What this task involves —
Reproduce the passage of the book review from "Born with a" to "the final page." without changing a word.

Text section —
[Start of section]

Today’s review is something a little different – Wonder is a children’s book. According to the Amazon listing, it’s aimed at 9 to 11 year olds. But my interest was piqued when my eldest (Year 5 in primary school) had it as his class book last term.
When he was home for a full class isolation period, he was talking about the book as part of the guided reading work he was set. It’s not often he shows interest in a book that isn’t in a comic strip style or is Alex Ryder so I decided I needed to read this book. So credit to Miss Ainsworth for picking this book.
‘My name is August. I won’t describe what I look like. Whatever you’re thinking, it’s probably worse.’
Auggie wants to be an ordinary ten-year-old. He does ordinary things – eating ice cream, playing on his Xbox. He feels ordinary – inside. But ordinary kids don’t make other ordinary kids run away screaming in playgrounds. Ordinary kids aren’t stared at wherever they go.
Born with a terrible facial abnormality, Auggie has been home-schooled by his parents his whole life. Now, for the first time, he’s being sent to a real school – and he’s dreading it. All he wants is to be accepted – but can he convince his new classmates that he’s just like them, underneath it all?
Wonder is a funny, frank, astonishingly moving debut to read in one sitting, pass on to others, and remember long after the final page.

[End of section]

Given entries —

[Start of section]

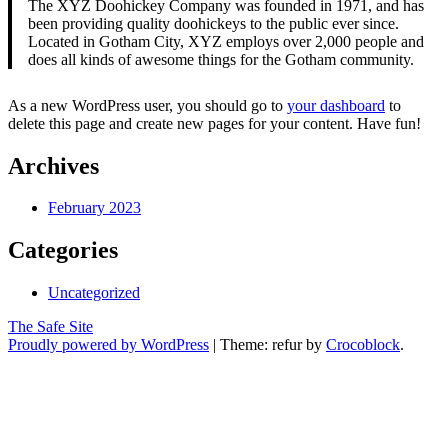
The XYZ Doohickey Company was founded in 1971, and has
been providing quality doohickeys to the public ever since.
Located in Gotham City, XYZ employs over 2,000 people and
does all kinds of awesome things for the Gotham community.
As a new WordPress user, you should go to
your dashboard
to
delete this page and create new pages for your content. Have fun!
Archives
February 2023
Categories
Uncategorized
The Safe Site
Proudly powered by WordPress
|
Theme: refur by
Crocoblock
.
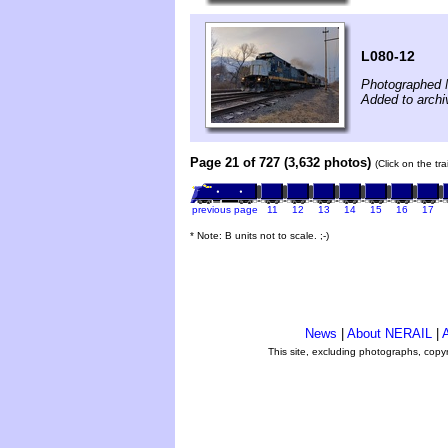
L080-12
Photographed 
Added to arch
Page 21 of 727 (3,632 photos)
(Click on the tr
previous page
11
12
13
14
15
16
17
* Note: B units not to scale. ;-)
News
|
About NERAIL
|
A
This site, excluding photographs, copy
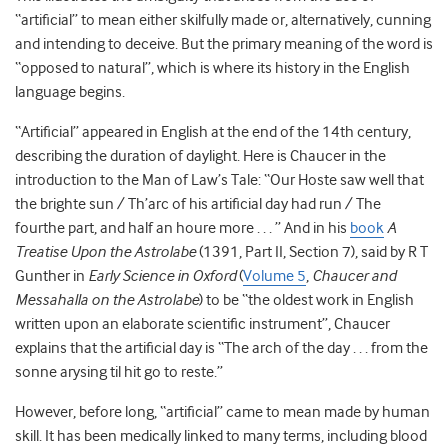
“artificial” to mean either skilfully made or, alternatively, cunning
and intending to deceive. But the primary meaning of the word is
“opposed to natural”, which is where its history in the English
language begins.
“Artificial” appeared in English at the end of the 14
th
century,
describing the duration of daylight. Here is Chaucer in the
introduction to the Man of Law’s Tale: “Our Hoste saw well that
the brighte sun / Th’arc of his artificial day had run / The
fourthe part, and half an houre more . . . ” And in his
book
A
Treatise Upon the Astrolabe
(1391, Part II, Section 7), said by R T
Gunther in
Early Science in Oxford
(
Volume 5
,
Chaucer and
Messahalla on the Astrolabe
) to be “the oldest work in English
written upon an elaborate scientific instrument”, Chaucer
explains that the artificial day is “
The arch of the day . . . from the
sonne arysing til hit go to reste
.”
However, before long, “artificial” came to mean made by human
skill. It has been medically linked to many terms, including blood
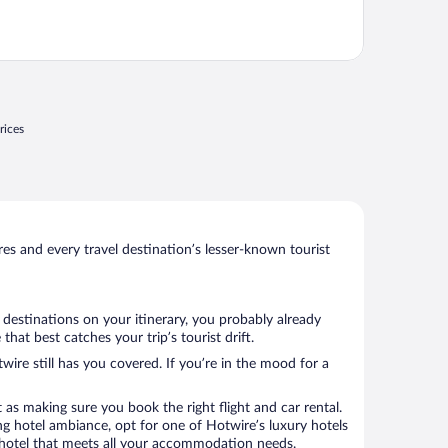
rices
s and every travel destination’s lesser-known tourist
 destinations on your itinerary, you probably already
at best catches your trip’s tourist drift.
wire still has you covered. If you’re in the mood for a
 as making sure you book the right flight and car rental.
ng hotel ambiance, opt for one of Hotwire’s luxury hotels
 a hotel that meets all your accommodation needs.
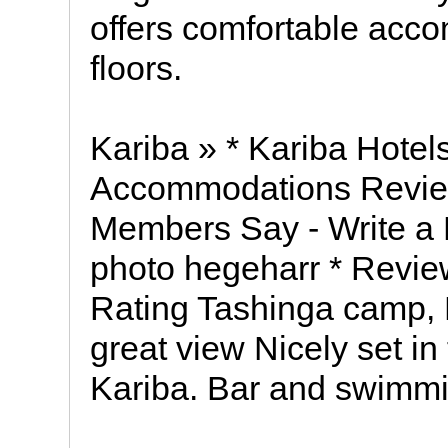
offers comfortable acco
floors.
Kariba » * Kariba Hotel
Accommodations Review
Members Say - Write a 
photo hegeharr * Review
Rating Tashinga camp, 
great view Nicely set in
Kariba. Bar and swimmi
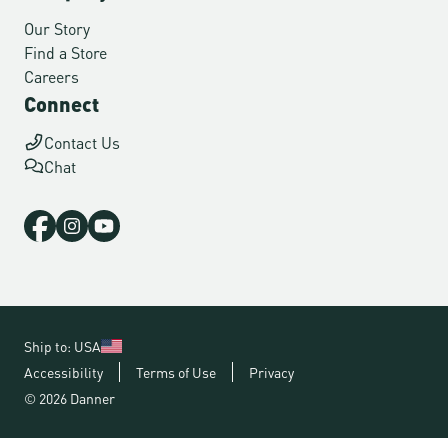
Our Story
Find a Store
Careers
Connect
Contact Us
Chat
Ship to: USA
Accessibility
Terms of Use
Privacy
© 2026 Danner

[End of section]

Solution to this exercise —
Born with a terrible facial abnormality, Auggie has been home-schooled by his parents his whole life. Now, for the first time, he’s being sent to a real school – and he’s dreading it. All he wants is to be accepted – but can he convince his new classmates that he’s just like them, underneath it all?
Wonder is a funny, frank, astonishingly moving debut to read in one sitting, pass on to others, and remember long after the final page.